• Фрагмент текста:
* * * * *
О душевных качествах замечательного ученого позволим себе рассказать словами профессора Е. М. Маргорина:
«Он принадлежал к исследователям, отдающим себя науке целиком. Мысли [Преследовали его повсюду. Записи на обрывке газеты, на клочке подвернувшейся бумаги свидетельствовали, что мысль застала его на совещании, на улице, в поезде... Идея настолько поглощала его, что он временами как бы замыкался в себе... Желание побыть наедине с собой было естественным стремлением его ищущей натуры, склонной к философским обобщениям. С годами это проявлялось все более. Он стал сторониться шумного общества, почти не ходил в театр, избегал совещаний... Пожилой профессор оставил обжитую городскую квартиру и в 1926 г. переехал в поселок Лахта под Ленинградом, где снял две небольшие комнаты. Вблизи спокойных просторов Финского залива (а море он любил с детства) ничто не рассеивало, не отвлекало внимания.
* * * * *
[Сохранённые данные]
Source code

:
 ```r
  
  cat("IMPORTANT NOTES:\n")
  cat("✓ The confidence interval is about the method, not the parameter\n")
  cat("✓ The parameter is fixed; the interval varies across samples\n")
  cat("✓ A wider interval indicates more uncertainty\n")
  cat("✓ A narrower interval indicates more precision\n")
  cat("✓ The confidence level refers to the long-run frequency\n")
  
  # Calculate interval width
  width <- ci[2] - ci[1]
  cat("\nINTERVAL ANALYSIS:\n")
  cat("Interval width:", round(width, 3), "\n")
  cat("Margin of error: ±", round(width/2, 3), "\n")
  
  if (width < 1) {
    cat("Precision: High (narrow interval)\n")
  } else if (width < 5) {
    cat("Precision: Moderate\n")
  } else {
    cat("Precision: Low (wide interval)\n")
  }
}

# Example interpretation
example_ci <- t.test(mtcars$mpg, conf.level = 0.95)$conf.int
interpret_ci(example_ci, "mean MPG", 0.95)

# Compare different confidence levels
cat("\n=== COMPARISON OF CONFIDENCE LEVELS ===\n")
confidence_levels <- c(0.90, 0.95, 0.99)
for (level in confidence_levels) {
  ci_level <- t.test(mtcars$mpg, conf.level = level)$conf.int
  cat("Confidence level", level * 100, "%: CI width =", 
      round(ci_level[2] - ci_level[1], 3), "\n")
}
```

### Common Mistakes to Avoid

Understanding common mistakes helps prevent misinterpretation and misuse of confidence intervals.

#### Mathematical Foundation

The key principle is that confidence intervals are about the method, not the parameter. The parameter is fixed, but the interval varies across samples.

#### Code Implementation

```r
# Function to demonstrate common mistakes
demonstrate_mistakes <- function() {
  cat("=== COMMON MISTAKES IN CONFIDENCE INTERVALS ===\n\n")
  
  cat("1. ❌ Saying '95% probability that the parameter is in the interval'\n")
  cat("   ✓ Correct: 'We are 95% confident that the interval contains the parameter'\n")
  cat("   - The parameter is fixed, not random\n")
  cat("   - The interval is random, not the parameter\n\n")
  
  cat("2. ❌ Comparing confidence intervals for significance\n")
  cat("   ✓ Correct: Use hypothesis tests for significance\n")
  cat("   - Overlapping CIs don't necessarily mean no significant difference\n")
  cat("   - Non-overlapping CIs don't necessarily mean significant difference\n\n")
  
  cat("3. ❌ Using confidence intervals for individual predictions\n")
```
* * * * *
• Цель упражнения: Запишите весь фрагмент текста о замечательном учёном слово в слово, ничего не меняя.

• Ответ на задание:
О душевных качествах замечательного ученого позволим себе рассказать словами профессора Е. М. Маргорина:
«Он принадлежал к исследователям, отдающим себя науке целиком. Мысли [Преследовали его повсюду. Записи на обрывке газеты, на клочке подвернувшейся бумаги свидетельствовали, что мысль застала его на совещании, на улице, в поезде... Идея настолько поглощала его, что он временами как бы замыкался в себе... Желание побыть наедине с собой было естественным стремлением его ищущей натуры, склонной к философским обобщениям. С годами это проявлялось все более. Он стал сторониться шумного общества, почти не ходил в театр, избегал совещаний... Пожилой профессор оставил обжитую городскую квартиру и в 1926 г. переехал в поселок Лахта под Ленинградом, где снял две небольшие комнаты. Вблизи спокойных просторов Финского залива (а море он любил с детства) ничто не рассеивало, не отвлекало внимания.